Sandford, Stella (2021) The 'thought-work' ; or, the exuberance of thinking in Kant and Freud. In: Vassilopoulou, Panayiota and Whistler, Daniel, (eds.) Thought : a philosophical history. Abingdon, U.K. : Routledge. pp. 219-235. ISBN 9780367000103
Abstract
In several works generally seen as peripheral to his critical project Kant embarked on a sustained and generally consistent attempt to identify, analyse and explain what at first sight seem to be the para-phenomena of his faculty philosophy: dreams, visions and various forms of mental disturbance and madness. Kant characterises these phenomena as empirical problems with the functions of the faculties of sensibility (including imagination), understanding and reason. Concentrating especially on the misfiring or malfunctioning of reason and understanding, this chapter considers how these disturbances are related to the proper functioning of the faculties – that is, how Kant sees this relation, but also how Kant’s official view of things may be questioned. Kant’s explanation of mental disturbance as having its origin in the body is an attempt, this chapter will argue, to separate the various forms of madness and disturbances of thought from the proper working of the higher cognitive faculties and from philosophical thinking, including philosophical error. This chapter will dispute that separation. It lays out Kant’s distinction, in his ‘Essay on the Maladies of the Head’, between the three forms of madness associated with the faculties of sensibility, understanding and reason, respectively. It then considers the problematic relation of these forms of madness with metaphysics, leaving us with the question of the nature of the perversion of understanding and reason and the relation of their faulty to their ‘correct’ forms.
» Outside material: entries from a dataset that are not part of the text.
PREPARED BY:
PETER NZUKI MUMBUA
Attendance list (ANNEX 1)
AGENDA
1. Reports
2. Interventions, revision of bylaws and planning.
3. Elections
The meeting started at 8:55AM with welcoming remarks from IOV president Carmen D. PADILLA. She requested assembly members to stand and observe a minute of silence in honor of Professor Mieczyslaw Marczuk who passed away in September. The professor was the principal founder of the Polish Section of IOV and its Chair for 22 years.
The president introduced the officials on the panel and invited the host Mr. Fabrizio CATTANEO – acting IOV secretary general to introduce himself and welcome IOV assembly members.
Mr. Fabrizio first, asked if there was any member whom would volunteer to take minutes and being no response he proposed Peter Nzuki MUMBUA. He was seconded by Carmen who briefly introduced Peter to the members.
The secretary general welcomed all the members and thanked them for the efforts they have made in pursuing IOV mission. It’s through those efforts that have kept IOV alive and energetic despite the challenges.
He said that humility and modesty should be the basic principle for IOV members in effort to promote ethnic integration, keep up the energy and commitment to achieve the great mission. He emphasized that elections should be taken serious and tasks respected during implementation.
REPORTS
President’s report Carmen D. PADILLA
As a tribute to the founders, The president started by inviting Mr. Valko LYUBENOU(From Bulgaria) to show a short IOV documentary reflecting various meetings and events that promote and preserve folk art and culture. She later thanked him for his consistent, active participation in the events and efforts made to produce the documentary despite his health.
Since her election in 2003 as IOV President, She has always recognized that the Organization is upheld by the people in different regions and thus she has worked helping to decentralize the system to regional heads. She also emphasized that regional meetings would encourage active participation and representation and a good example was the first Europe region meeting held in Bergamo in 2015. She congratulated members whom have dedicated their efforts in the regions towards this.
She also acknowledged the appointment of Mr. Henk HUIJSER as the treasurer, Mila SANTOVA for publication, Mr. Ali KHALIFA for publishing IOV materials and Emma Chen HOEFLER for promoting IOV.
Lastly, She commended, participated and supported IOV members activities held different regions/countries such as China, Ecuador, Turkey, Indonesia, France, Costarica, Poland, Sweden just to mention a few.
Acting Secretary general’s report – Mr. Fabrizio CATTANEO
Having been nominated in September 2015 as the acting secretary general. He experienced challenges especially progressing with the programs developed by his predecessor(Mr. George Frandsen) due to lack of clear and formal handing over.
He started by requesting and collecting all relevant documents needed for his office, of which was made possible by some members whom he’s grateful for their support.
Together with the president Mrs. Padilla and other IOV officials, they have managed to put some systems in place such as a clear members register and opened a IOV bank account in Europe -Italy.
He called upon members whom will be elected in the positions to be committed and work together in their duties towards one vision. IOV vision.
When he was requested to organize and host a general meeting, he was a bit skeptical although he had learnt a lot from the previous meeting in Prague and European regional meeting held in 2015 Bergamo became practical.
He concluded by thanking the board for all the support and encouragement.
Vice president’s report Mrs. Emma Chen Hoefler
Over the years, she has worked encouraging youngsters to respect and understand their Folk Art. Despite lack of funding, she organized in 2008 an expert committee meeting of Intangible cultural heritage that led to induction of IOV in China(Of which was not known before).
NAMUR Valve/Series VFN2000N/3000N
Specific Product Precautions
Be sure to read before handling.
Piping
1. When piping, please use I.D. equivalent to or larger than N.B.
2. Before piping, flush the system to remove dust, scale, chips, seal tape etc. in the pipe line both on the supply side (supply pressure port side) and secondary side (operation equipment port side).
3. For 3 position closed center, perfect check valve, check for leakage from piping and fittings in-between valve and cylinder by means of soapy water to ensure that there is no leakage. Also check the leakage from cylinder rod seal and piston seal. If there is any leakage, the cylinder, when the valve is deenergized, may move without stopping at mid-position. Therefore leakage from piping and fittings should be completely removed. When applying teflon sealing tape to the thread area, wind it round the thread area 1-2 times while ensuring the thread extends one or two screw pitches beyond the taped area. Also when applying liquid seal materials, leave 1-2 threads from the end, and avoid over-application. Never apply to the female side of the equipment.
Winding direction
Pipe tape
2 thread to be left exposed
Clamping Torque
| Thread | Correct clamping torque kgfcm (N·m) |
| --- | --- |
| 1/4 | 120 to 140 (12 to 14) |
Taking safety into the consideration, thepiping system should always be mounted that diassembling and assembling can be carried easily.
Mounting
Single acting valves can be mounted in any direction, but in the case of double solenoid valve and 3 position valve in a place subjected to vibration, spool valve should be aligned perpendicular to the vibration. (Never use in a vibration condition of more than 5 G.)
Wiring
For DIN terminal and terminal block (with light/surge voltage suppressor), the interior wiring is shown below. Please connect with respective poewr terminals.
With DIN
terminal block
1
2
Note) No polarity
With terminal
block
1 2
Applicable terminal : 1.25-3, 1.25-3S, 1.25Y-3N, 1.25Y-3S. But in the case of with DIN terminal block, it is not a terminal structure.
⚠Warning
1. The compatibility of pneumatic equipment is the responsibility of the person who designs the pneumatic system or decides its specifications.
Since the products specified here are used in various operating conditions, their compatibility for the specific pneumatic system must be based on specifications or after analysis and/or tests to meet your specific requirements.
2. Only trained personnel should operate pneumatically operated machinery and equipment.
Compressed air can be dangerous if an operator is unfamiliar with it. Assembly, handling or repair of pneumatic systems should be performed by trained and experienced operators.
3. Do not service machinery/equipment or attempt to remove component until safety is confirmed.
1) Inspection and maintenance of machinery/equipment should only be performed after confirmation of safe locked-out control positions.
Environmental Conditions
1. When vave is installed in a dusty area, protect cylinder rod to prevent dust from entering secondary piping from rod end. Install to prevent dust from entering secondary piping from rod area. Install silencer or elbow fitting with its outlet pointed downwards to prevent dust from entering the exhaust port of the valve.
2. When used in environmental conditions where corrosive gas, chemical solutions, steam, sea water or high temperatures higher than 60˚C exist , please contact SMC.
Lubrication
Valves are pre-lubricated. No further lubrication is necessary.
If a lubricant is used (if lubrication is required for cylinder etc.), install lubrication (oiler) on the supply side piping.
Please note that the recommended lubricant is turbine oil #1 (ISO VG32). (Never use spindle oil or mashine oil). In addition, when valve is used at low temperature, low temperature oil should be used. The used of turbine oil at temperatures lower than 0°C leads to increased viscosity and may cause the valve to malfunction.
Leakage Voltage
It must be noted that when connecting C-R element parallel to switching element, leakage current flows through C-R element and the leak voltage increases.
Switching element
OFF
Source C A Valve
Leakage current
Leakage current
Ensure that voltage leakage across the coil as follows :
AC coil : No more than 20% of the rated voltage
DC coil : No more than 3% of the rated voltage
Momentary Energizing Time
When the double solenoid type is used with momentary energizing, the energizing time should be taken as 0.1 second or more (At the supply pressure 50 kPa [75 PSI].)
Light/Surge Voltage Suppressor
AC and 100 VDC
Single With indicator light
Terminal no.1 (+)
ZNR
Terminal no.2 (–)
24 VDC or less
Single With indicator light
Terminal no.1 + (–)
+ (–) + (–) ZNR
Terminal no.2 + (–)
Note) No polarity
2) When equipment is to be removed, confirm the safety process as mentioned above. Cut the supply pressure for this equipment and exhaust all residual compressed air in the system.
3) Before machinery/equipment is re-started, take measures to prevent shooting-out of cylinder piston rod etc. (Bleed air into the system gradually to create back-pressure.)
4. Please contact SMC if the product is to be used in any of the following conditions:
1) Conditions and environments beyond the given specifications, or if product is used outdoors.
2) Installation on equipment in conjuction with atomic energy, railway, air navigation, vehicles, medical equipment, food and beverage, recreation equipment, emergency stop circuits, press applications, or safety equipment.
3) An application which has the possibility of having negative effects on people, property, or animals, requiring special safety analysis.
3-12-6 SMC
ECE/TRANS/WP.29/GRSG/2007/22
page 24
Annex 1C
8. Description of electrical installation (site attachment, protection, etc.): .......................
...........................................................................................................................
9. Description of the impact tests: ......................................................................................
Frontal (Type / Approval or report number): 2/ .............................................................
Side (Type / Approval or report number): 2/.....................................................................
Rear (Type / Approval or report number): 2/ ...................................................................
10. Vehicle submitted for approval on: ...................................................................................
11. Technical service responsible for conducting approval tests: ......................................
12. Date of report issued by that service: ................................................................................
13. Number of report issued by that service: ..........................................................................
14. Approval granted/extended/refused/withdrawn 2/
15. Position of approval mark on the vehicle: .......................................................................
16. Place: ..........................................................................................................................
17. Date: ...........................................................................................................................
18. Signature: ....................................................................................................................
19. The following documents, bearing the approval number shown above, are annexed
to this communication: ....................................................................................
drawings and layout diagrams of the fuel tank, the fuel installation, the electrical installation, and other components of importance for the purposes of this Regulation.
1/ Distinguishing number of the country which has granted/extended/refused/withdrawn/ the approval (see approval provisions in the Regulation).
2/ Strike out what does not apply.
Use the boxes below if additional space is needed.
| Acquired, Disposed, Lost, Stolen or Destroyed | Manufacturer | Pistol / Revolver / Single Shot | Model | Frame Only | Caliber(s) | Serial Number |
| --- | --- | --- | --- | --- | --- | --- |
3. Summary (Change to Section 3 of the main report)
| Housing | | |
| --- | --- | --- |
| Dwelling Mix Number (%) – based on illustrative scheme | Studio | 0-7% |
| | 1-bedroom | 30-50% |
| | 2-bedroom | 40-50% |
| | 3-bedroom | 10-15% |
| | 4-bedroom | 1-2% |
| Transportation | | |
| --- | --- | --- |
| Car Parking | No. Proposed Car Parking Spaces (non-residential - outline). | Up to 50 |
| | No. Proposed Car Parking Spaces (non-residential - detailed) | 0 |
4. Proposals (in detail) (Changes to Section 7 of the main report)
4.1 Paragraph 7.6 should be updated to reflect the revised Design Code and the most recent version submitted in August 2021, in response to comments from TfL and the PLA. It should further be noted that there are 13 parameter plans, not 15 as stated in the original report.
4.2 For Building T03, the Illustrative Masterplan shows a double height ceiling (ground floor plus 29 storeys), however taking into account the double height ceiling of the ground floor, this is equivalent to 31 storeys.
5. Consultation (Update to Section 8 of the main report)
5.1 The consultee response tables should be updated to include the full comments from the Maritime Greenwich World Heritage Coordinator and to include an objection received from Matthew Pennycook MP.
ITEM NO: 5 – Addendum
The chapter then suggests, on the basis of a linguistic and topical kinship, that this question can be approached via Freud’s work on the psychopathology of everyday life. On the model of the ‘dream-work’ and the ‘joke-work’ in Freud’s writings, this chapter suggests that we can think of thinking in general in terms of the subjective ‘thought-work’, and it considers how this conception of thought in general must necessarily have implications for how we can think about philosophical thought.